### Records for the exercise
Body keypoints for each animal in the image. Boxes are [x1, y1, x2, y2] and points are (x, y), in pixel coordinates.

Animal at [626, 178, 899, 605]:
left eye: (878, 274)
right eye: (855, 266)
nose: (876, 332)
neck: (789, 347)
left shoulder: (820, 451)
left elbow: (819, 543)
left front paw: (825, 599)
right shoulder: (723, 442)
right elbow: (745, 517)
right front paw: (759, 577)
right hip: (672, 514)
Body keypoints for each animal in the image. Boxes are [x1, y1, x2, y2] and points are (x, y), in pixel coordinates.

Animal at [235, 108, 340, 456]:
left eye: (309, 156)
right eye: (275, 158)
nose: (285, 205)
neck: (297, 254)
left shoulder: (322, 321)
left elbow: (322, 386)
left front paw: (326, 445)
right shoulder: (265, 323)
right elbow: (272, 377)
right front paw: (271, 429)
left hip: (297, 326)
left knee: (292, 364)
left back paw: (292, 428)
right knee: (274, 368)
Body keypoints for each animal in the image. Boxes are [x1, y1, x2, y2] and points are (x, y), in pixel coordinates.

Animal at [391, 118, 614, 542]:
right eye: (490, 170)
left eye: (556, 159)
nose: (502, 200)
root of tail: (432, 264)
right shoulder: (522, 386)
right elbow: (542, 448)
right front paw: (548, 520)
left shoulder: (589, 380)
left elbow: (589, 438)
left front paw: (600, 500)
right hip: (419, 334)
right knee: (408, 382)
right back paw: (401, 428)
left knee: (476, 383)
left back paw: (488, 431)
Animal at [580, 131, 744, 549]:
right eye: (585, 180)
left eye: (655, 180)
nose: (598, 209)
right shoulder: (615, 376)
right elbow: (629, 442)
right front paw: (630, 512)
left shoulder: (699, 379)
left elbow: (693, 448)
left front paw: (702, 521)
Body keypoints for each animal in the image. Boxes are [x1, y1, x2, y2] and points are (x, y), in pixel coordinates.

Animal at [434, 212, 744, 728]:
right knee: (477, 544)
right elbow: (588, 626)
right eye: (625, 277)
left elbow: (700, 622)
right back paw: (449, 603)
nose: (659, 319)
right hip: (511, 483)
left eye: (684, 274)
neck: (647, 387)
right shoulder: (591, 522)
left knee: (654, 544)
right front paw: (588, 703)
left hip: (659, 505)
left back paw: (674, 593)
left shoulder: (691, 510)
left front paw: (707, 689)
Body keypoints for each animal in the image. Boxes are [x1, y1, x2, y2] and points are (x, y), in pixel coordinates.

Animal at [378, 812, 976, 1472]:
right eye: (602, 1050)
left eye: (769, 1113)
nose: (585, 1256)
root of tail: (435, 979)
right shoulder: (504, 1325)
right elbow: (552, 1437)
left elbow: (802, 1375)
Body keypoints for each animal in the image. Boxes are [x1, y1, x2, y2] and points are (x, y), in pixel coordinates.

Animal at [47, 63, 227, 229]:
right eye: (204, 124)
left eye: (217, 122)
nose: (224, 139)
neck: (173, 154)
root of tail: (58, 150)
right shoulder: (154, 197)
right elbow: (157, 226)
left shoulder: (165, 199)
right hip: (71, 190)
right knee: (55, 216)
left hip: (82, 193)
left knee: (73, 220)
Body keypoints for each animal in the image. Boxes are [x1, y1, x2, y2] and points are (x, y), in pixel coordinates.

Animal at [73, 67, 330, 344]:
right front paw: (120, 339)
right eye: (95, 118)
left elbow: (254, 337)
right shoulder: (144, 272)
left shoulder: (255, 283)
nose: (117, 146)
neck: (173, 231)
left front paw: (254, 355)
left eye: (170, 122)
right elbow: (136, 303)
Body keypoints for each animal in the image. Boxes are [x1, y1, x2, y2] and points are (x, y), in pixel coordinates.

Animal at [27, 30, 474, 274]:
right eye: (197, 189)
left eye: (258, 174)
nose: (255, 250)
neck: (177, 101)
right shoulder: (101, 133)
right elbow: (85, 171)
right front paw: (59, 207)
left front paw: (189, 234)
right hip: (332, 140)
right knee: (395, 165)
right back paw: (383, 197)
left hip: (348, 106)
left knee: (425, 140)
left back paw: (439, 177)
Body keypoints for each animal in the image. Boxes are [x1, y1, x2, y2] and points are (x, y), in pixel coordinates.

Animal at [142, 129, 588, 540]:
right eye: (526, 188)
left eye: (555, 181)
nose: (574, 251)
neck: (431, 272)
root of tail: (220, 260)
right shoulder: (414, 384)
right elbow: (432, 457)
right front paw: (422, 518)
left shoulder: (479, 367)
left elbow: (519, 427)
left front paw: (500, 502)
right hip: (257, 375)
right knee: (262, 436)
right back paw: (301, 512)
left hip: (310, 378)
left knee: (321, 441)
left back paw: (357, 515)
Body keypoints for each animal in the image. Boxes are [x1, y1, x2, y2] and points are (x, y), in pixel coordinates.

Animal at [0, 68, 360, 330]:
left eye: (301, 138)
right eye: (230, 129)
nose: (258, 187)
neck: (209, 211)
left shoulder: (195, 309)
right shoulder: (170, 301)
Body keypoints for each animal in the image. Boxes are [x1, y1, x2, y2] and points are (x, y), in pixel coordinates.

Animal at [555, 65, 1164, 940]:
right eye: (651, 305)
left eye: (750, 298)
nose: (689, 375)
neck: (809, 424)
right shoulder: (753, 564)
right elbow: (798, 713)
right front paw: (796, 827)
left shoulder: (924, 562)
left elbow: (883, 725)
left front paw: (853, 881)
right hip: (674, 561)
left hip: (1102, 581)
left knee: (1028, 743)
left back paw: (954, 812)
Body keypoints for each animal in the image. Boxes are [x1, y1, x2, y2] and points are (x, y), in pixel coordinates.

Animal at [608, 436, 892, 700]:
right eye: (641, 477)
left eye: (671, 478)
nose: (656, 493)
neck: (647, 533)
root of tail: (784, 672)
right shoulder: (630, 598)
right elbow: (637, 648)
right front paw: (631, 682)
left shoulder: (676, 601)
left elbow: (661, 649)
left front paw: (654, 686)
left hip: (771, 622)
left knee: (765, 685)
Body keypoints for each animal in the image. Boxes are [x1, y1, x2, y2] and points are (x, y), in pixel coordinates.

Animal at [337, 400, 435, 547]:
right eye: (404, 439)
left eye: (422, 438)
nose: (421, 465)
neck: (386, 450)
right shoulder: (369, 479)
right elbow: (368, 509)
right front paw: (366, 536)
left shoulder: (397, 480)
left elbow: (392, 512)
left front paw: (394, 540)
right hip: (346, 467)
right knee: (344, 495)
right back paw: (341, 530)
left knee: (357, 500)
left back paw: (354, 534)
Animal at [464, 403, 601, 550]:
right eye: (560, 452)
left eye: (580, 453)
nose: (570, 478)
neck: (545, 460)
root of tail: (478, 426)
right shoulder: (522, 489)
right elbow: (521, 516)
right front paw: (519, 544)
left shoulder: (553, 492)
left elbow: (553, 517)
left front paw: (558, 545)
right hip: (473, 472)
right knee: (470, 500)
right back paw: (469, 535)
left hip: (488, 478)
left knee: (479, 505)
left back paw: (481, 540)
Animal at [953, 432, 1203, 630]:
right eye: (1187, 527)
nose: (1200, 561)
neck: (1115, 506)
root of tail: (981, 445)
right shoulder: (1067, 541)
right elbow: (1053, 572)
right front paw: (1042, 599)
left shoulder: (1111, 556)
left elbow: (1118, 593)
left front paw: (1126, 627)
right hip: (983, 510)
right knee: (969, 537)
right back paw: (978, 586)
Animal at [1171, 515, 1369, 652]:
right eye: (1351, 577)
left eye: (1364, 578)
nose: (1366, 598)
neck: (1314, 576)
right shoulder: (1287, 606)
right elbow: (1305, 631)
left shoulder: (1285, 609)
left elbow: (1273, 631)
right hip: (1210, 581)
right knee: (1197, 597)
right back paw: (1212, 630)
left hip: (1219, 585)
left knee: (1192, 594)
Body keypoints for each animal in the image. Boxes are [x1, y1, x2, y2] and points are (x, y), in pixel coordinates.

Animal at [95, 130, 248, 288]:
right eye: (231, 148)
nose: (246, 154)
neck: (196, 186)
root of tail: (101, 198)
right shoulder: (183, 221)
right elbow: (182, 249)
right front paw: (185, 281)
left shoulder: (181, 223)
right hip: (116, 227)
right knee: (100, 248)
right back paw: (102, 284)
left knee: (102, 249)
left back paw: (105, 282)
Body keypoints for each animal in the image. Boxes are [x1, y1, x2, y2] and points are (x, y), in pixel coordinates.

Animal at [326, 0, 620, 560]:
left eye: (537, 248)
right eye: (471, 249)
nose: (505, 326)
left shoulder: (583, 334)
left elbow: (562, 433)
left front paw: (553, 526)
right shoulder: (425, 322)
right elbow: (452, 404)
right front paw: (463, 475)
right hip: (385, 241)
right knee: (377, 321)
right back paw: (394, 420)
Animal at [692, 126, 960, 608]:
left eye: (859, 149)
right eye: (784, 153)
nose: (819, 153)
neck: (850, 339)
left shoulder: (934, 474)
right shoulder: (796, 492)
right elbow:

### Task brief
Could you restate, word for word, the lines above from the one with "right shoulder: (753, 564)" to the one with "right front paw: (1042, 599)", both included?

### Output below
right shoulder: (753, 564)
right elbow: (798, 713)
right front paw: (796, 827)
left shoulder: (924, 562)
left elbow: (883, 725)
left front paw: (853, 881)
right hip: (674, 561)
left hip: (1102, 581)
left knee: (1028, 743)
left back paw: (954, 812)
Body keypoints for each animal in the image. Boxes are [x1, y1, x2, y2] and points are (x, y), in pixel coordinates.

Animal at [608, 436, 892, 700]:
right eye: (641, 477)
left eye: (671, 478)
nose: (656, 493)
neck: (647, 533)
root of tail: (784, 672)
right shoulder: (630, 598)
right elbow: (637, 648)
right front paw: (631, 682)
left shoulder: (676, 601)
left elbow: (661, 649)
left front paw: (654, 686)
left hip: (771, 622)
left knee: (765, 685)
Body keypoints for each animal in the image. Boxes are [x1, y1, x2, y2] and points are (x, y), in pixel coordinates.

Animal at [337, 400, 435, 547]:
right eye: (404, 439)
left eye: (422, 438)
nose: (421, 465)
neck: (386, 450)
right shoulder: (369, 479)
right elbow: (368, 509)
right front paw: (366, 536)
left shoulder: (397, 480)
left elbow: (392, 512)
left front paw: (394, 540)
right hip: (346, 467)
right knee: (344, 495)
right back paw: (341, 530)
left knee: (357, 500)
left back paw: (354, 534)
Animal at [464, 403, 601, 550]:
right eye: (560, 452)
left eye: (580, 453)
nose: (570, 478)
neck: (545, 460)
root of tail: (478, 426)
right shoulder: (522, 489)
right elbow: (521, 516)
right front paw: (519, 544)
left shoulder: (553, 492)
left elbow: (553, 517)
left front paw: (558, 545)
right hip: (473, 472)
right knee: (470, 500)
right back paw: (469, 535)
left hip: (488, 478)
left knee: (479, 505)
left back paw: (481, 540)
Animal at [953, 432, 1203, 630]:
right eye: (1187, 527)
nose: (1200, 561)
neck: (1115, 506)
root of tail: (981, 445)
right shoulder: (1067, 541)
right elbow: (1053, 572)
right front paw: (1042, 599)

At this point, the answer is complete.